Activision revealed their new anti-cheat system that will be going into Call Of Duty: Vanguard and Warzone which they're calling Ricochet. The system was introduced in a new post from the team in which they go over how exactly it will work out. Theoretically, the system will randomly be on checking players across the board no matter where they are in the world, identifying the different programs that interact with the game. If it picks up something like Discord, it's probably going to ignore you as that's safe. But if it picks up something like an aimbot, you're going to get dinged immediately whether or not you used it in the game. We'll see if the system holds up and does its job, but realistically, we won't know for certain for at least a few months.

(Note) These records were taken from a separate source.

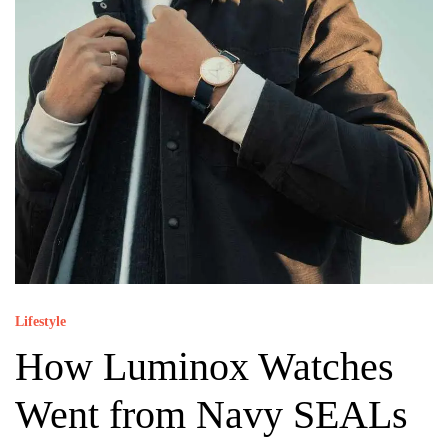
Lifestyle
How Luminox Watches
Went from Navy SEALs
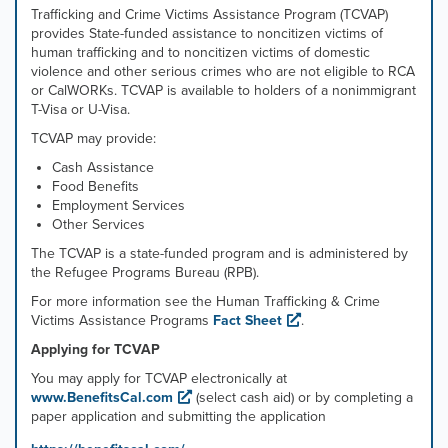
Trafficking and Crime Victims Assistance Program (TCVAP)
provides State-funded assistance to noncitizen victims of
human trafficking and to noncitizen victims of domestic
violence and other serious crimes who are not eligible to RCA
or CalWORKs. TCVAP is available to holders of a nonimmigrant
T-Visa or U-Visa.
TCVAP may provide:
Cash Assistance
Food Benefits
Employment Services
Other Services
The TCVAP is a state-funded program and is administered by
the Refugee Programs Bureau (RPB).
For more information see the Human Trafficking & Crime
Victims Assistance Programs
Fact Sheet
.
Applying for TCVAP
You may apply for TCVAP electronically at
www.BenefitsCal.com
(select cash aid) or by completing a
paper application and submitting the application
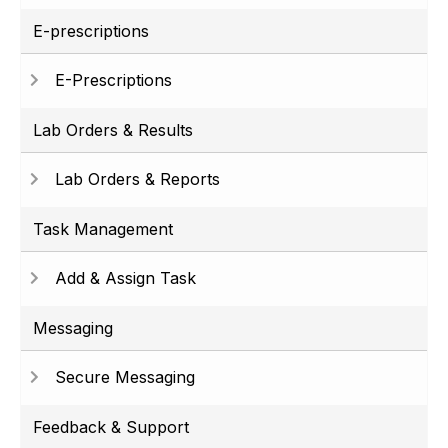
E-prescriptions
E-Prescriptions
Lab Orders & Results
Lab Orders & Reports
Task Management
Add & Assign Task
Messaging
Secure Messaging
Feedback & Support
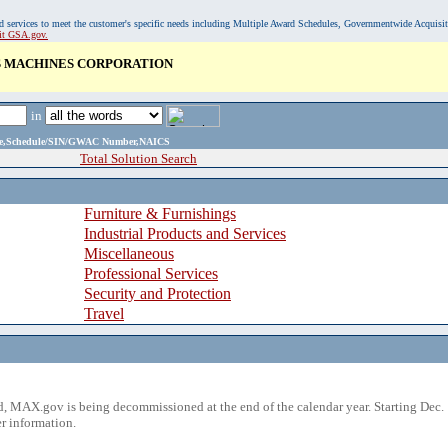
, and services to meet the customer's specific needs including Multiple Award Schedules, Governmentwide Acquisi
sit GSA.gov.
S MACHINES CORPORATION
in
ame,Schedule/SIN/GWAC Number,NAICS
Total Solution Search
Furniture & Furnishings
Industrial Products and Services
Miscellaneous
Professional Services
Security and Protection
Travel
 MAX.gov is being decommissioned at the end of the calendar year. Starting Dec. 
r information.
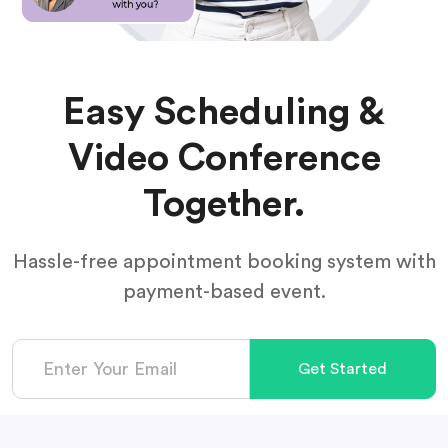
Easy Scheduling &
Video Conference
Together.
Hassle-free appointment booking system with
payment-based event.
Get Started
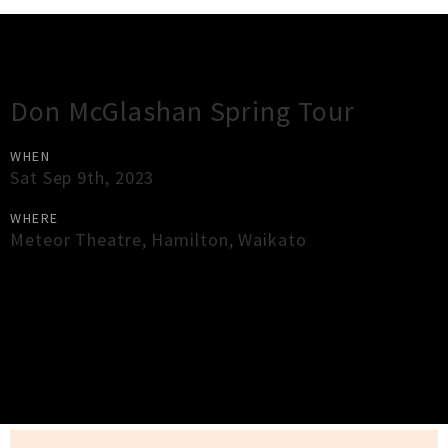
Gig Guide
Don McGlashan Spring Tour
WHEN
Sat Sep 9th, 2023
WHERE
Meteor Theatre
,
Hamilton
,
Waikato
×
Close
Close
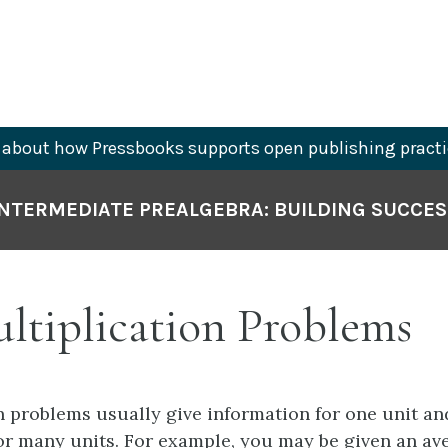
about how Pressbooks supports open publishing practi
INTERMEDIATE PREALGEBRA: BUILDING SUCCES
ultiplication Problems
n problems usually give information for one unit an
or many units. For example, you may be given an av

The Ricochet Anti-Cheat initiative is a multi-faceted approach to combat cheating, featuring new server-side tools which monitor analytics to identify cheating, enhanced investigation processes to stamp out cheaters, updates to strengthen account security, and more. Ricochet Anti-Cheat's backend anti-cheat security features will launch alongside Call Of Duty: Vanguard, and later this year with the Pacific update coming to Call Of Duty: Warzone.
In addition to server enhancements coming with Ricochet Anti-Cheat is the launch of a new PC kernel-level driver, developed internally for the Call Of Duty franchise, and launching first for Call Of Duty: Warzone. This driver will assist in the identification of cheaters, reinforcing and strengthening the overall server security. The kernel-level driver launches alongside the Pacific update for Warzone later this year.
While the kernel driver, which is only a part of Ricochet Anti-Cheat, will release to PC, by extension, console players playing via cross-play against players on PC will also stand to benefit. The kernel-level driver will subsequently release for Call Of Duty: Vanguard at a later date.